Put the lines from the first one through the line that contains "Здатний: Здатний -> Вимагає", both included, into a Markdown table with the columns Row and Line, numbering each row and skipping any blank lines.

━━━━━ RECORDS PROVIDED

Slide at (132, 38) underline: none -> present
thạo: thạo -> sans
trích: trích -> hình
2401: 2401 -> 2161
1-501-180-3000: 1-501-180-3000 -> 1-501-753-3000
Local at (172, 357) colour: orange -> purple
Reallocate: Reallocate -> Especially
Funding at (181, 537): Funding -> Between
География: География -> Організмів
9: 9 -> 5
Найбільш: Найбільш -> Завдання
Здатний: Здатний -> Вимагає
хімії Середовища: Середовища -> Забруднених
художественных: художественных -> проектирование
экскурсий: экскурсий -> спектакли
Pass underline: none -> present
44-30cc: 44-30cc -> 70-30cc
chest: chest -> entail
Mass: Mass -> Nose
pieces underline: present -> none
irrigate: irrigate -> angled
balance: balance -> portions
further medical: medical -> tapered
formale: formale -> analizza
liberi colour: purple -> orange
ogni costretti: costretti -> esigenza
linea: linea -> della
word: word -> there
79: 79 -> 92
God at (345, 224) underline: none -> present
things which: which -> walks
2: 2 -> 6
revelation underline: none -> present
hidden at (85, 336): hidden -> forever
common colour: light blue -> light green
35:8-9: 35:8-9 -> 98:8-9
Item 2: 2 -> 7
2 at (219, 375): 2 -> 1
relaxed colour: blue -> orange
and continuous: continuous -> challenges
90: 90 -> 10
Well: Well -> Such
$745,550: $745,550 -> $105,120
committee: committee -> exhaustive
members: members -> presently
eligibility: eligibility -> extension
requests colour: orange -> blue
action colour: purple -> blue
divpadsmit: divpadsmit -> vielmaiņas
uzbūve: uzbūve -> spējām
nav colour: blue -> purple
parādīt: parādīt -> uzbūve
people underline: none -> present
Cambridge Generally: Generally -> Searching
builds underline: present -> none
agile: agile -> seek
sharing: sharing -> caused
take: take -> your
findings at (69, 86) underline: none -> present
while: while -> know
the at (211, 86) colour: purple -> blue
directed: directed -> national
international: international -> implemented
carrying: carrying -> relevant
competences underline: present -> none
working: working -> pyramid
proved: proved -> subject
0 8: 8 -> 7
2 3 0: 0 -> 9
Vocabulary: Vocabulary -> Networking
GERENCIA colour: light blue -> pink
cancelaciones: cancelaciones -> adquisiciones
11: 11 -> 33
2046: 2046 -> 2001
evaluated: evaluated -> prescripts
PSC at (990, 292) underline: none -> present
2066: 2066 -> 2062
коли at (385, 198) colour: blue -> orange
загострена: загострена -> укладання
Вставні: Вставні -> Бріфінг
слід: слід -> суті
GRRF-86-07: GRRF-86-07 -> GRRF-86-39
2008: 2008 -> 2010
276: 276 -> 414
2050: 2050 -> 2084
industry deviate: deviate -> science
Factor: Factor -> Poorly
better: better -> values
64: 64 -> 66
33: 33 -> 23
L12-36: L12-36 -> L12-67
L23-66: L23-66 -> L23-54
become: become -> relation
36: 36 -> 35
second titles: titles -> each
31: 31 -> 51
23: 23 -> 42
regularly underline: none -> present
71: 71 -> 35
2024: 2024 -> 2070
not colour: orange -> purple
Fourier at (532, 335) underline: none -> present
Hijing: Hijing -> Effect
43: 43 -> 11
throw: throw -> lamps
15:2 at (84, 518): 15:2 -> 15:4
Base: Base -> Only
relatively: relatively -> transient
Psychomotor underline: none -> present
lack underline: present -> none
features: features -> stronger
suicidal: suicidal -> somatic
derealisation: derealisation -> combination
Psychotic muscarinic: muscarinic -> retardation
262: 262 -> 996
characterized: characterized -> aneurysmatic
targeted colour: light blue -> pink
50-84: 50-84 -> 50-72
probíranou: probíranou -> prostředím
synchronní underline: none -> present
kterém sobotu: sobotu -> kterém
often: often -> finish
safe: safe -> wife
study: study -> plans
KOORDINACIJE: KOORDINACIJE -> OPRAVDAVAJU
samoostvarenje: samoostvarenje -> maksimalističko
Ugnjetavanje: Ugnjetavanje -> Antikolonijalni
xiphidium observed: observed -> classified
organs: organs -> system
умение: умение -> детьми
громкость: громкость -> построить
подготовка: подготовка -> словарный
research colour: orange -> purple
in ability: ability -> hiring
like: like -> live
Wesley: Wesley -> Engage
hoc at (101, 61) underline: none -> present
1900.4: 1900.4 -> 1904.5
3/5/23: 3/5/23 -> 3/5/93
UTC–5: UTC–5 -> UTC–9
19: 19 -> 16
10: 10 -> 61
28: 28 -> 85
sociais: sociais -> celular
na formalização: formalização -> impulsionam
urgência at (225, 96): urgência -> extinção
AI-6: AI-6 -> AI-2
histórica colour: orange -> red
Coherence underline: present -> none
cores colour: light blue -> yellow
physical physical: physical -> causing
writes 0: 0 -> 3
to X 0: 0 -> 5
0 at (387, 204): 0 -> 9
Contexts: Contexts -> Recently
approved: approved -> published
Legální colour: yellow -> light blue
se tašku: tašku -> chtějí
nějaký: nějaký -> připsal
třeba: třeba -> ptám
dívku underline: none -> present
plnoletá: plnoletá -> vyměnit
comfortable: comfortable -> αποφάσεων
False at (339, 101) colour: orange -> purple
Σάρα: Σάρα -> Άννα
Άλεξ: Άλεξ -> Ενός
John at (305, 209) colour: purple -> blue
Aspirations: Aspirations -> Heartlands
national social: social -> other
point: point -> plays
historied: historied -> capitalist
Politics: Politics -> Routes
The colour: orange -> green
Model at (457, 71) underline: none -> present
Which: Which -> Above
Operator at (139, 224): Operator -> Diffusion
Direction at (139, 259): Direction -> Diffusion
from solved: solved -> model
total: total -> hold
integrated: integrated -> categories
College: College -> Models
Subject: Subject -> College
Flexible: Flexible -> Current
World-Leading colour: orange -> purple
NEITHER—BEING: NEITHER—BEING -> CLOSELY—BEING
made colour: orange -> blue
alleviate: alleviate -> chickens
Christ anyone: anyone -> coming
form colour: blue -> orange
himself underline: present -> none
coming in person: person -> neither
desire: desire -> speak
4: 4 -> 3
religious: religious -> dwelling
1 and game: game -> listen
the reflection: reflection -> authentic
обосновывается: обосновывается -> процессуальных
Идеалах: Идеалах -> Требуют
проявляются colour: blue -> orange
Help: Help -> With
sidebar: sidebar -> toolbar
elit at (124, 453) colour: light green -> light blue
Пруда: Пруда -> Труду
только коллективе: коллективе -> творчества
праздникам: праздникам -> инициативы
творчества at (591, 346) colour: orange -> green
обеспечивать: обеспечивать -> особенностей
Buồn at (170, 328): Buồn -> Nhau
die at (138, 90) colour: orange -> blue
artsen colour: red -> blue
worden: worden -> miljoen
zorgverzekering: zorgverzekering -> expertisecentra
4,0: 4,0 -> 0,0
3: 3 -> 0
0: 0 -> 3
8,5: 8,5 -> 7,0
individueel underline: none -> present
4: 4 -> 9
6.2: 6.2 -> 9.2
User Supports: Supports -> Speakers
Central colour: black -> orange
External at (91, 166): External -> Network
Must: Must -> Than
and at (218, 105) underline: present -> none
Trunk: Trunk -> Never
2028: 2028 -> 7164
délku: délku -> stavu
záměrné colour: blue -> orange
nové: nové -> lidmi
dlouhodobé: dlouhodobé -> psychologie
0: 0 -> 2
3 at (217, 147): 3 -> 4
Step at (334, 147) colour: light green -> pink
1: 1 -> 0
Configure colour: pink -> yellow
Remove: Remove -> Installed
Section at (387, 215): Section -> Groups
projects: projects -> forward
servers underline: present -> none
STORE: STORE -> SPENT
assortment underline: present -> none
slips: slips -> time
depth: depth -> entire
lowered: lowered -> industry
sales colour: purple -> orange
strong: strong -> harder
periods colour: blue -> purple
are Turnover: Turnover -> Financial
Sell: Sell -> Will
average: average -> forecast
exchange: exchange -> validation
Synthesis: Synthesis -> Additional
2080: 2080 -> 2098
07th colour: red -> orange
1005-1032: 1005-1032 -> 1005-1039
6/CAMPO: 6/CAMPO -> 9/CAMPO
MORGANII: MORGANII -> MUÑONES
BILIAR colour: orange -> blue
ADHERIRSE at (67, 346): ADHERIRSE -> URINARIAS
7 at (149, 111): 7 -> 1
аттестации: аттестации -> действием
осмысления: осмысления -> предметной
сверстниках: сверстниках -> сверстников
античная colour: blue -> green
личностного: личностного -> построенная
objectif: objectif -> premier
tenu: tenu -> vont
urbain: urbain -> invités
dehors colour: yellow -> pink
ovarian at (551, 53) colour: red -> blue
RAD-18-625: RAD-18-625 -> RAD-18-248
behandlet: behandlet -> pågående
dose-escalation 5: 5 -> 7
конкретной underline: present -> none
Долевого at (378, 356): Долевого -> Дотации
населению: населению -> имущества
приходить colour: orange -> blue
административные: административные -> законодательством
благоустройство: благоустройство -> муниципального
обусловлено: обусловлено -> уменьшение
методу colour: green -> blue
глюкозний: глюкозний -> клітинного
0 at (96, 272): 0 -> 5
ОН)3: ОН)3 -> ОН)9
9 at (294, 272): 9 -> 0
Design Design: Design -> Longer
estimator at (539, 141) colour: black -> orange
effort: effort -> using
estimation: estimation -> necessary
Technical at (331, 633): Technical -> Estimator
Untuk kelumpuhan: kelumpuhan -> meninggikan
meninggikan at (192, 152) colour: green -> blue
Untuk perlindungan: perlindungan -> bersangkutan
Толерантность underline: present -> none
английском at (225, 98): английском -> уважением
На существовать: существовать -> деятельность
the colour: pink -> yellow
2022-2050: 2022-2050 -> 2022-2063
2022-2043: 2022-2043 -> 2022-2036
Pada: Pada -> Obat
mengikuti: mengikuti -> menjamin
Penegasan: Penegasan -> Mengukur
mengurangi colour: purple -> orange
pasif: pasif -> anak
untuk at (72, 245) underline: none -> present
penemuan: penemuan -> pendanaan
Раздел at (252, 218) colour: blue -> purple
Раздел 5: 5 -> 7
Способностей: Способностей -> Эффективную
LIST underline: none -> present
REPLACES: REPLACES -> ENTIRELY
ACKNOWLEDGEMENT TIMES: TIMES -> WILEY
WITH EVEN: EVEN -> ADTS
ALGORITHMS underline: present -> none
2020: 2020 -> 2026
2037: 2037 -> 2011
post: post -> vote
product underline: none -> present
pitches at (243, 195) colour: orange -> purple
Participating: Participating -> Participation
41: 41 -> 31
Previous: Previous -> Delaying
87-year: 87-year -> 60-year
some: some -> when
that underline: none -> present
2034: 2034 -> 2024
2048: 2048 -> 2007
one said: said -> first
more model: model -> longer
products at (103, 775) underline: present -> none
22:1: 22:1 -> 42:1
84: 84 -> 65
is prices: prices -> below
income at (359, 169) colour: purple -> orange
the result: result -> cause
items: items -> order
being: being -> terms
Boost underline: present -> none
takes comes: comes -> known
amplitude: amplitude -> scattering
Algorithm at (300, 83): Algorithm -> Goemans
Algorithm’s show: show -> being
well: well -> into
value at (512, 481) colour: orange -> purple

━━━━━━━━━━

# RESPONSE TO THIS EXERCISE
| Row | Line |
|---|---|
| 1 | Slide at (132, 38) underline: none -> present |
| 2 | thạo: thạo -> sans |
| 3 | trích: trích -> hình |
| 4 | 2401: 2401 -> 2161 |
| 5 | 1-501-180-3000: 1-501-180-3000 -> 1-501-753-3000 |
| 6 | Local at (172, 357) colour: orange -> purple |
| 7 | Reallocate: Reallocate -> Especially |
| 8 | Funding at (181, 537): Funding -> Between |
| 9 | География: География -> Організмів |
| 10 | 9: 9 -> 5 |
| 11 | Найбільш: Найбільш -> Завдання |
| 12 | Здатний: Здатний -> Вимагає |